Who’s ready to chalk yet another Dura victory up on the board for Plaintiffs? OK, OK, calm down, they’ll be plenty more to come, so don’t worry, everyone will get their turn. This time ‘round, it’s Judge George B. Daniels (S.D.N.Y.) in the Winstar Communications securities class action, who says that “to establish loss causation by pleading a corrective disclosure, a plaintiff must allege that when truthful word revealing the falsity of defendant's representation reached the public, the market reacted negatively causing plaintiff to suffer an injury.”
Makes sense right? Maybe to you, but not to these Defendants, who “notwithstanding the absence of legal authority,” (hey, why let a pesky thing like that stand in the way?) “seek to complicate this basic pleading standard by claiming that there are additional components, relating to the source and form that the disclosure must take, that also must be satisfied to plead a corrective disclosure.” They also “argue that a corrective disclosure must be based on fact-specific information, and cannot simply be opinions or speculations.”

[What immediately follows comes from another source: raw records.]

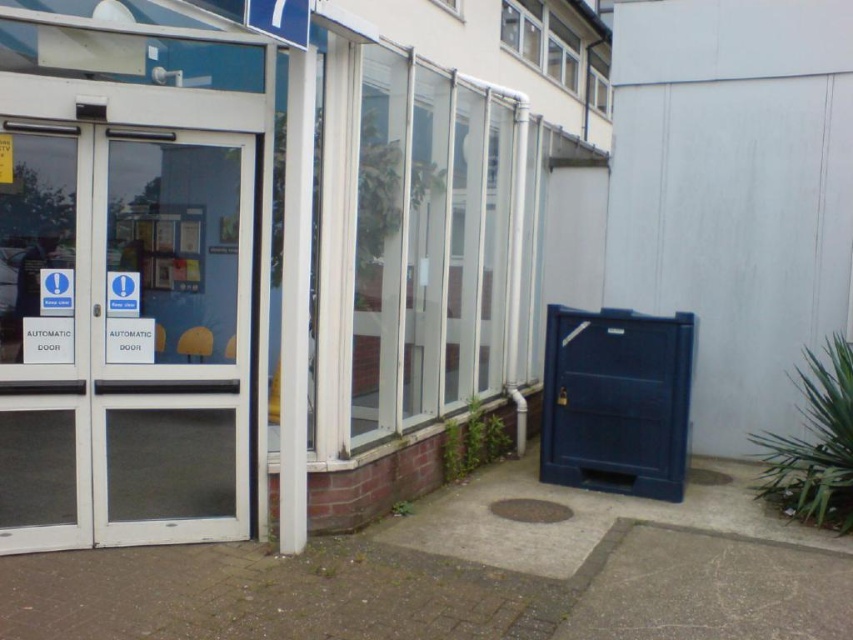
Question: Does transparent glass door at left have a smaller size compared to transparent glass door at center?

Choices:
 (A) no
 (B) yes

Answer: (B)

Question: Does transparent glass door at left have a lesser width compared to transparent glass door at center?

Choices:
 (A) yes
 (B) no

Answer: (B)

Question: Which object appears farthest from the camera in this image?

Choices:
 (A) transparent glass door at center
 (B) transparent glass door at left

Answer: (A)

Question: Does transparent glass door at left have a lesser width compared to transparent glass door at center?

Choices:
 (A) yes
 (B) no

Answer: (B)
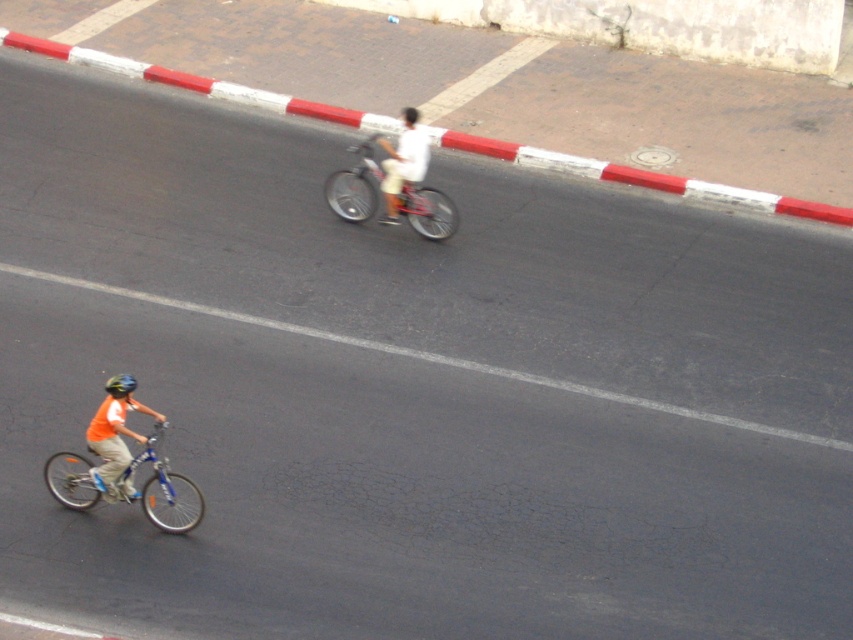
Question: Among these points, which one is farthest from the camera?

Choices:
 (A) (426, 216)
 (B) (91, 506)

Answer: (A)

Question: Does white matte shirt at center have a smaller size compared to shiny black helmet at lower left?

Choices:
 (A) yes
 (B) no

Answer: (B)

Question: Which object is closer to the camera taking this photo?

Choices:
 (A) blue metallic bicycle at lower left
 (B) orange t-shirt at left

Answer: (A)

Question: Can you confirm if blue metallic bicycle at lower left is wider than white matte shirt at center?

Choices:
 (A) no
 (B) yes

Answer: (B)

Question: Considering the relative positions of metallic silver bicycle at center and white matte shirt at center in the image provided, where is metallic silver bicycle at center located with respect to white matte shirt at center?

Choices:
 (A) above
 (B) below

Answer: (B)

Question: Which object is the farthest from the white matte shirt at center?

Choices:
 (A) blue metallic bicycle at lower left
 (B) shiny black helmet at lower left

Answer: (A)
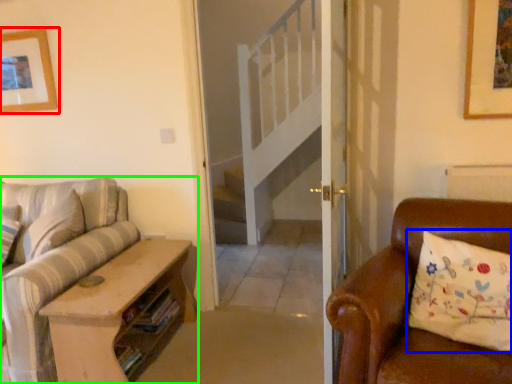
Question: Which is farther away from picture frame (highlighted by a red box)? pillow (highlighted by a blue box) or studio couch (highlighted by a green box)?

Choices:
 (A) pillow
 (B) studio couch

Answer: (A)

But Judge Daniels rejected these arguments, holding that “it is the exposure of the falsity of the fraudulent representation that is the critical component of loss causation,” and that “a defendant should not be rewarded by denying defrauded investors recovery simply because the information revealing the alleged fraud was a third party's opinion, notwithstanding the fact such opinion is proven to be true.” So, since “allegations that the market reacted negatively to an opinion or speculation which in fact exposes the falsity of defendants' representations can be sufficient to plead loss causation,” “plaintiffs have sufficiently pled a causal nexus between the Winstar defendants' alleged fraudulent accounting practices and plaintiffs' claimed losses.”
You can read In re Winstar, issued February 27, 2006, at 2006 U.S. Dist. LEXIS 7618.
Nugget: “To require the pleadings establish that when word exposing the falsity of defendants' statements leaked into the market place, it took the form of a factual revelation which was, at that time, verifiably truthful, would place a prohibitively unreasonable burden on a plaintiff.”